Proof of Glimm's Lemma

It is fair to say that Nate and Taka omitted "a few details".

In Theorem 1.4.10, you have that $0\leq e_i\leq1$, so $\|e_i\|\leq1$. And you also have $\varphi(e_i)=1$. Since $\varphi$ is a state, $$ 1=\varphi(e_i)\leq\|\varphi\|\,\|e_i\|=\|e_i\|. $$ So $\|e_i\|=1$.

Since $A$ contains no compact operators, the restriction of the quotient map $\pi:B (H )\to B(H)/K(H)$ to $A $ is one-to-one; being a $*$-homomorphism, it is isometric.
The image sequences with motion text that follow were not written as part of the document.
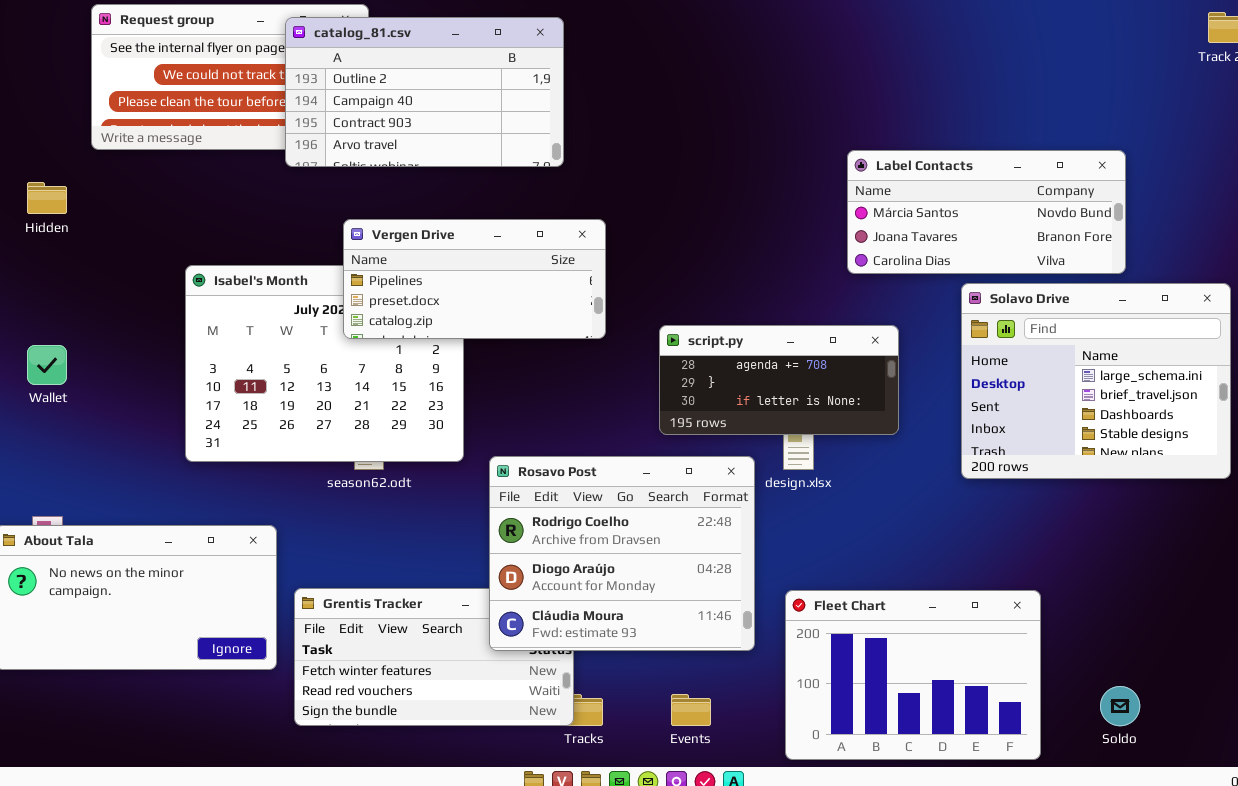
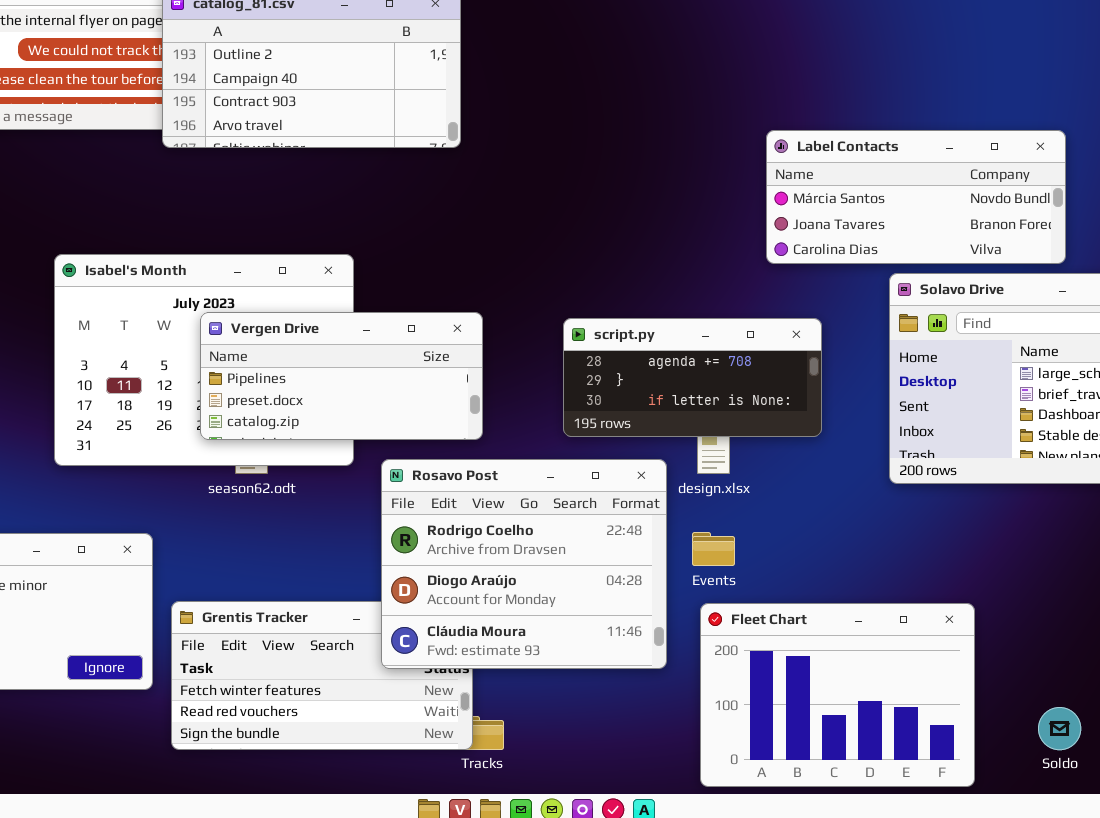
Vergen Drive: [343,219,606,339] -> [200,312,483,440], moved
Events: [671,694,711,726] -> [692,532,735,566], moved

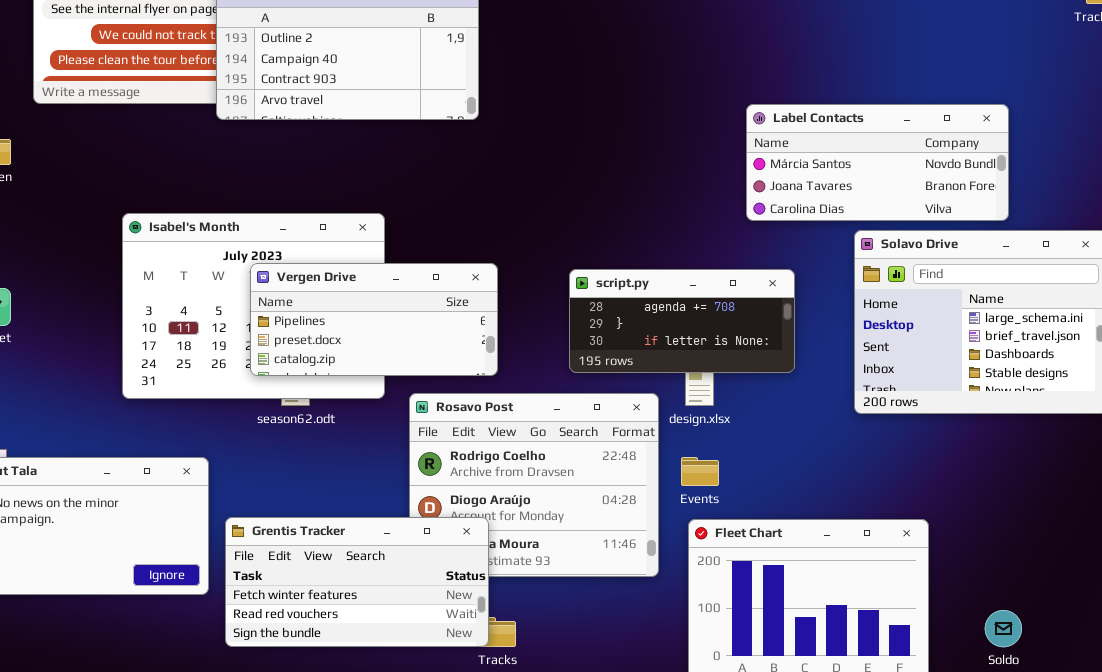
Grentis Tracker: [171,601,473,750] -> [225,517,489,647], raised

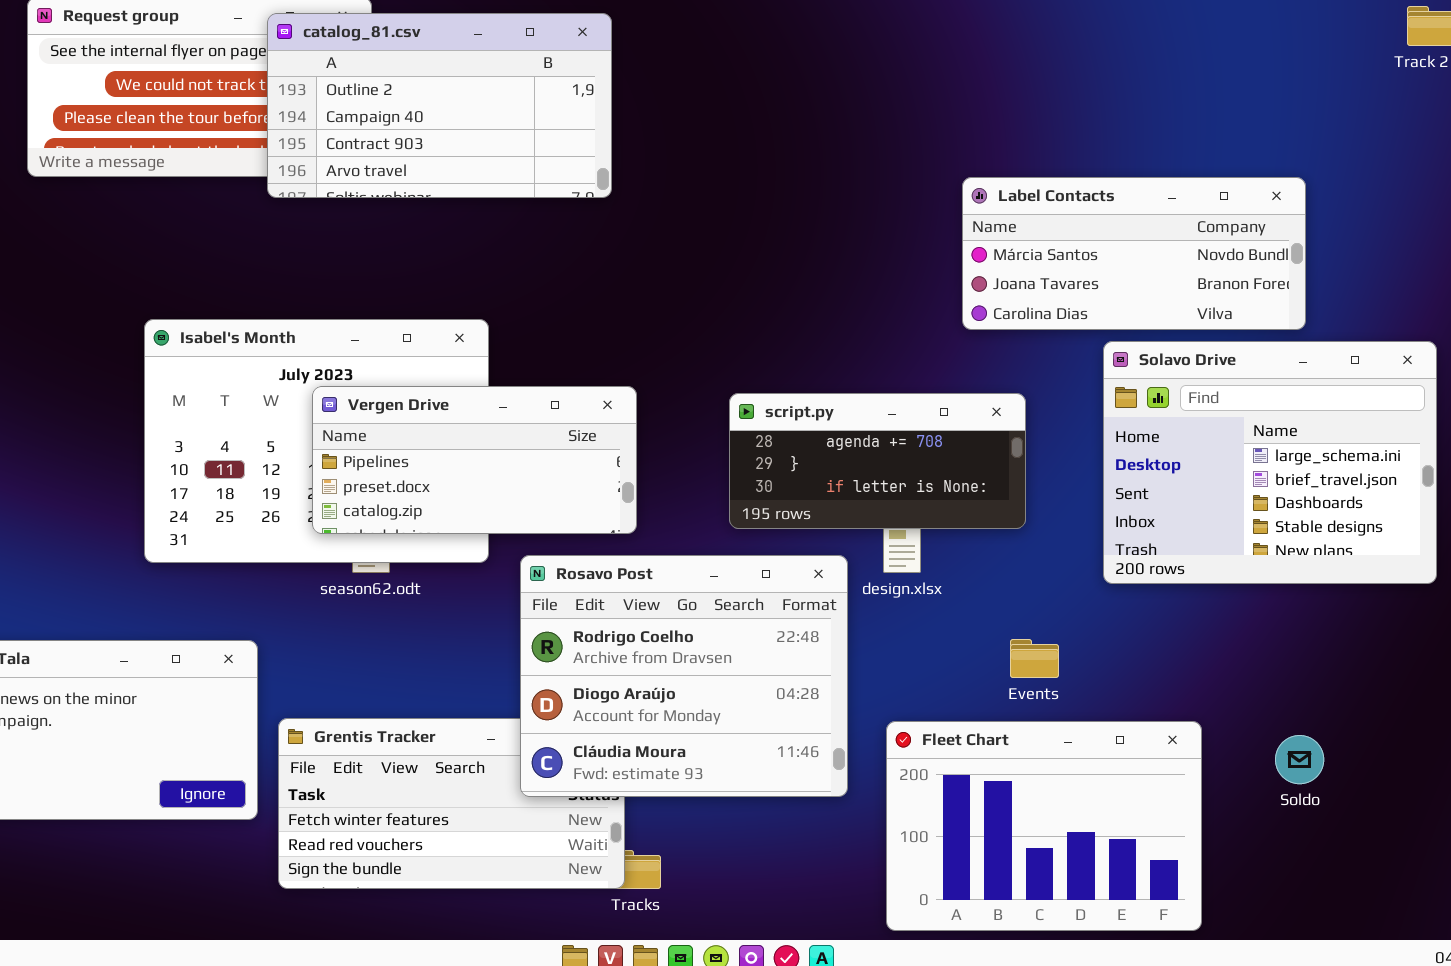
Rosavo Post: [409,393,659,577] -> [520,555,848,797], raised
Events: [681,457,719,486] -> [1010,639,1059,678], moved
Soldo: [985,610,1022,647] -> [1275,735,1324,784], moved

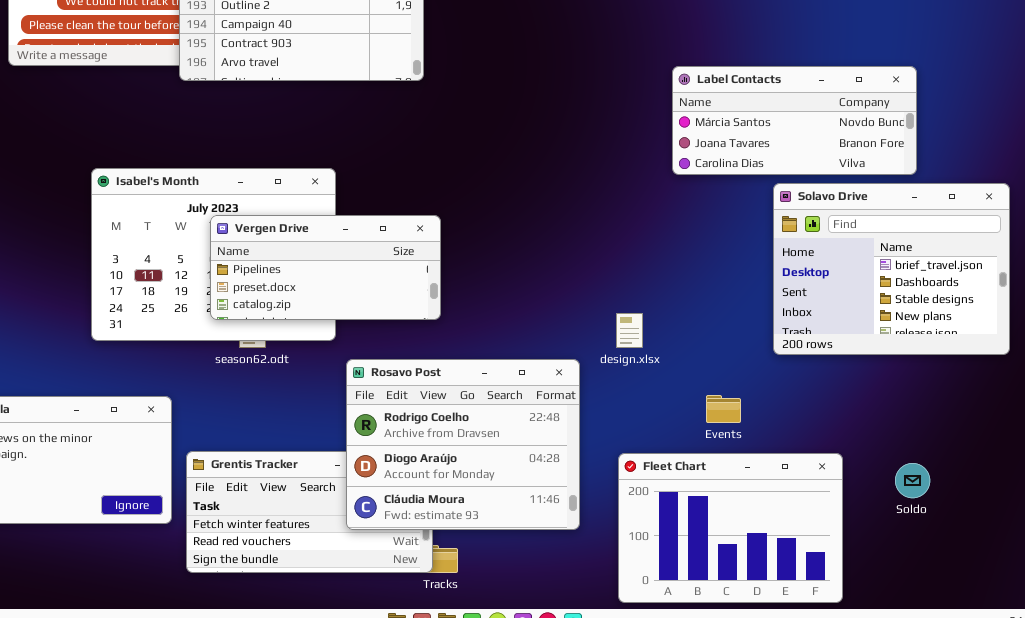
Solavo Drive: [1103,341,1437,584] -> [773,183,1010,355], scrolled down 1 row
script.py: [729,393,1026,529] -> none, closed
Rosavo Post: [520,555,848,797] -> [346,359,580,530], moved

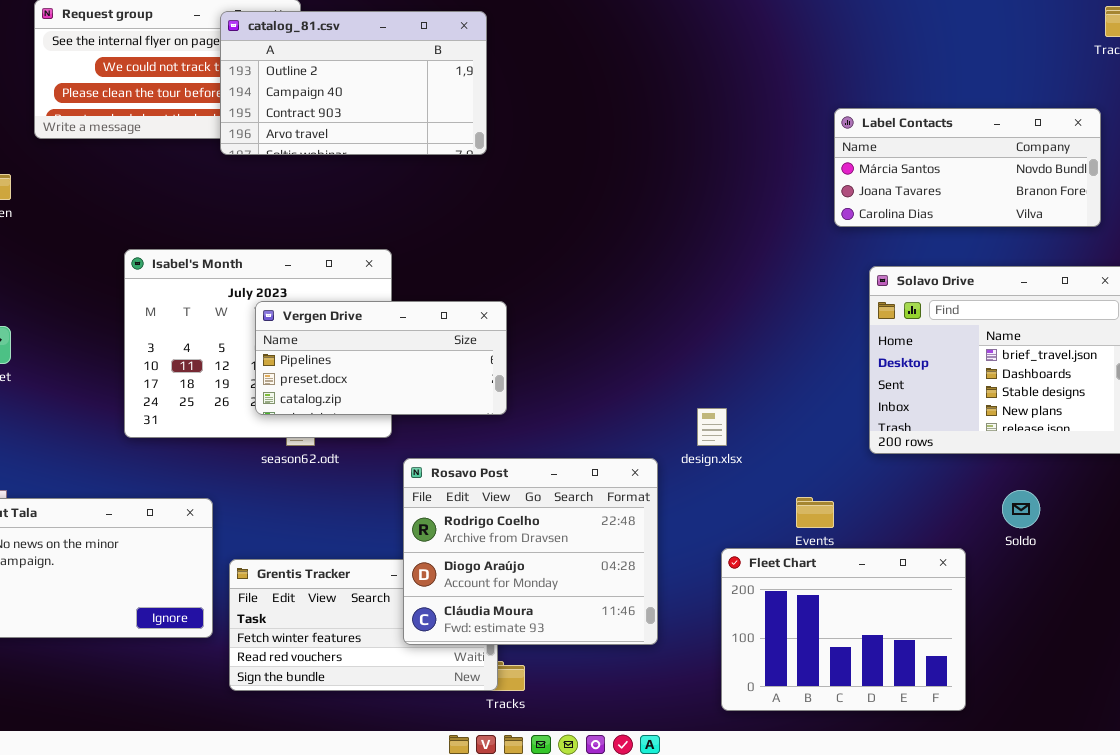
Label Contacts: [672,66,917,175] -> [834,108,1101,227], moved
Fleet Chart: [618,453,843,603] -> [721,548,966,711], moved
Soldo: [895,463,930,498] -> [1002,490,1040,528], moved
Then $1=\|e_1\|=\|\pi(e_1)\|$. Also, as $P_{{\mathcal K}_0}^\perp e_1 P_{{\mathcal K}_0}^\perp-e_1$ is compact, it is in the kernel of $\pi $; so we have $$ \pi(P_{{\mathcal K}_0}^\perp e_1 P_{{\mathcal K}_0}^\perp)=\pi(e_1). $$ It follows that $$ 1\geq\|P_{{\mathcal K}_0}^\perp e_1 P_{{\mathcal K}_0}^\perp\|\geq\|\pi(P_{{\mathcal K}_0}^\perp e_1 P_{{\mathcal K}_0}^\perp)\|=\|\pi(e_1)\|=1. $$

For notation simplicity, write $Q=P_{\mathcal K_0}^\perp$. Fix $\delta>0$. Using that $1\in\sigma( Q e_1 Q)$, let $\zeta_0\in H$ be a unit vector such that $\|Qe_1Q\zeta_0-\zeta_0\|<1-(1-\delta)^{1/2}$. In particular $$1-\|Qe_1Q\zeta_0\|=\|\zeta_0\|-\|Qe_1Q\zeta_0\|\leq\|\zeta_0-Qe_1 Q\zeta_0\|\leq1-(1-\delta)^{1/2},$$ so $$ (1-\delta)^{1/2}\leq\|Qe_1Q\zeta_0\|\leq1. $$ Then $$\tag{1} 1-\delta\leq\|Qe_1Q\zeta_0\|^2\leq1. $$ Also, $$\tag{2} 1-\delta\leq\|Qe_1Q\zeta_0\|^2\leq\|e_1Q\zeta_0\|^2\leq1. $$

We have $$ \|Qe_1Q\zeta_0\|^2+\|Q^\perp e_1Q\zeta_0\|^2=\|Qe_1Q\zeta_0+Q^\perp e_1Q\zeta_0\|^2=\|e_1Q\zeta_0\|^2, $$ so from $(2)$ we get $$\tag{3} 1-\delta\leq \|Qe_1Q\zeta_0\|^2+\|Q^\perp e_1Q\zeta_0\|^2\leq1. $$ From $(2)$ and $(3)$, we get that $$ \|Q^\perp e_1Q\zeta_0\|^2<\delta. $$ We also have $$ \|Q^\perp\zeta_0\|=\|Q^\perp(\zeta_0-Qe_1Q\zeta_0)\|<1-(1-\delta)^{1/2}, $$ so $$\tag{4} \|Q\zeta_0\|=\|\zeta_0-Q^\perp\zeta_0\|\geq1-\|Q^\perp\zeta_0\| \geq1-(1-(1-\delta)^{1/2})=(1-\delta)^{1/2}. $$ Then \begin{align} \|e_1Q\zeta_0-Q\zeta_0\|&\leq\|Q^\perp e_1Q\zeta_0\|+\|Qe_1Q\zeta_0-Q\zeta_0\|\\ \ \\ &\leq\delta^{1/2}+\|Q(Qe_1Q\zeta_0-\zeta_0)\|\\ \ \\ &\leq\delta^{1/2}+\|Qe_1Q\zeta_0-\zeta_0\|\\ \ \\ &\leq\delta^{1/2}+1-(1-\delta)^{1/2}. \end{align} So letting $\zeta_1=Q\zeta_0/\|Q\zeta_0\|$, we have $$ \|e_1\zeta_1-\zeta_1\|=\frac{\|e_1Q\zeta_0-Q\zeta_0\|}{\|Q\zeta_0\|} \leq\frac{\delta^{1/2}+1-(1-\delta)^{1/2}}{(1-\delta)^{1/2}}, $$ where the estimate for the denominator comes from $(4)$. Now all that's left is to choose $\delta$ so that $$\frac{\delta^{1/2}+1-(1-\delta)^{1/2}}{(1-\delta)^{1/2}}<\varepsilon.$$